In this markdown, we will perform five descriptive analyses and five visualizations to understand the dataset better.
# Load essential packages
library(dplyr)
library(ggplot2)
# Load the inbuilt dataset
data("iris")
# Display first few rows
head(iris)
## Sepal.Length Sepal.Width Petal.Length Petal.Width Species
## 1 5.1 3.5 1.4 0.2 setosa
## 2 4.9 3.0 1.4 0.2 setosa
## 3 4.7 3.2 1.3 0.2 setosa
## 4 4.6 3.1 1.5 0.2 setosa
## 5 5.0 3.6 1.4 0.2 setosa
## 6 5.4 3.9 1.7 0.4 setosa
str(iris)
## 'data.frame': 150 obs. of 5 variables:
## $ Sepal.Length: num 5.1 4.9 4.7 4.6 5 5.4 4.6 5 4.4 4.9 ...
## $ Sepal.Width : num 3.5 3 3.2 3.1 3.6 3.9 3.4 3.4 2.9 3.1 ...
## $ Petal.Length: num 1.4 1.4 1.3 1.5 1.4 1.7 1.4 1.5 1.4 1.5 ...
## $ Petal.Width : num 0.2 0.2 0.2 0.2 0.2 0.4 0.3 0.2 0.2 0.1 ...

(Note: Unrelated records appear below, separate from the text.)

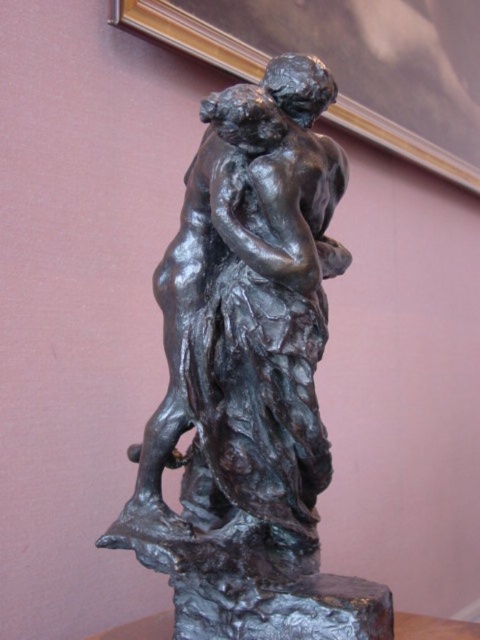
Question: Can you confirm if bronze statue at center is thinner than gold-framed picture at upper center?

Choices:
 (A) no
 (B) yes

Answer: (B)

Question: Can you confirm if bronze statue at center is positioned to the left of gold-framed picture at upper center?

Choices:
 (A) yes
 (B) no

Answer: (A)

Question: From the image, what is the correct spatial relationship of bronze statue at center in relation to gold-framed picture at upper center?

Choices:
 (A) below
 (B) above

Answer: (A)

## $ Species : Factor w/ 3 levels "setosa","versicolor",..: 1 1 1 1 1 1 1 1 1 1 ...
summary(iris)
## Sepal.Length Sepal.Width Petal.Length Petal.Width
## Min. :4.300 Min. :2.000 Min. :1.000 Min. :0.100
## 1st Qu.:5.100 1st Qu.:2.800 1st Qu.:1.600 1st Qu.:0.300
## Median :5.800 Median :3.000 Median :4.350 Median :1.300
## Mean :5.843 Mean :3.057 Mean :3.758 Mean :1.199
## 3rd Qu.:6.400 3rd Qu.:3.300 3rd Qu.:5.100 3rd Qu.:1.800
## Max. :7.900 Max. :4.400 Max. :6.900 Max. :2.500
## Species
## setosa :50
## versicolor:50
## virginica :50
##
##
##
cat("Number of Rows: ", nrow(iris), "\n")
## Number of Rows: 150
cat("Number of Columns: ", ncol(iris))
## Number of Columns: 5
iris %>%
summarise(
Mean_Sepal_Length = mean(Sepal.Length),
Median_Sepal_Length = median(Sepal.Length),
SD_Sepal_Length = sd(Sepal.Length)
)
## Mean_Sepal_Length Median_Sepal_Length SD_Sepal_Length
## 1 5.843333 5.8 0.8280661
iris %>%
group_by(Species) %>%
summarise(
Mean_Sepal_Length = mean(Sepal.Length),
Mean_Sepal_Width = mean(Sepal.Width),
Mean_Petal_Length = mean(Petal.Length),
Mean_Petal_Width = mean(Petal.Width)
)
## # A tibble: 3 × 5
## Species Mean_Sepal_Length Mean_Sepal_Width Mean_Petal_Length Mean_Petal_Width
## <fct> <dbl> <dbl> <dbl> <dbl>
## 1 setosa 5.01 3.43 1.46 0.246
## 2 versico… 5.94 2.77 4.26 1.33
## 3 virgini… 6.59 2.97 5.55 2.03
cor(iris[,1:4])
## Sepal.Length Sepal.Width Petal.Length Petal.Width
## Sepal.Length 1.0000000 -0.1175698 0.8717538 0.8179411
## Sepal.Width -0.1175698 1.0000000 -0.4284401 -0.3661259
## Petal.Length 0.8717538 -0.4284401 1.0000000 0.9628654
## Petal.Width 0.8179411 -0.3661259 0.9628654 1.0000000
Visual exploration helps identify patterns and relationships among variables.
ggplot(iris, aes(x = Sepal.Length, fill = Species)) +
geom_histogram(bins = 20, color = "black", alpha = 0.7) +
labs(title = "Distribution of Sepal Length",
x = "Sepal Length", y = "Frequency") +
theme_minimal()
ggplot(iris, aes(x = Species, y = Sepal.Length, fill = Species)) +
geom_boxplot(alpha = 0.8) +
labs(title = "Sepal Length Comparison Across Species",
x = "Species", y = "Sepal Length") +
theme_minimal()
ggplot(iris, aes(x = Sepal.Length, y = Petal.Length, color = Species)) +
geom_point(size = 3, alpha = 0.8) +
labs(title = "Relationship between Sepal Length and Petal Length",
x = "Sepal Length", y = "Petal Length") +
theme_minimal()
pairs(iris[1:4], main = "Pair Plot of Iris Numeric Features",
pch = 21, bg = c("red", "green3", "blue")[unclass(iris$Species)])
ggplot(iris, aes(x = Petal.Width, fill = Species)) +
geom_density(alpha = 0.6) +
labs(title = "Density Plot of Petal Width by Species",
x = "Petal Width", y = "Density") +
theme_minimal()
This markdown demonstrates how to perform descriptive and visual
analysis using the Iris dataset in R.
These methods can be applied to other datasets for quick exploratory
data analysis (EDA) and visualization.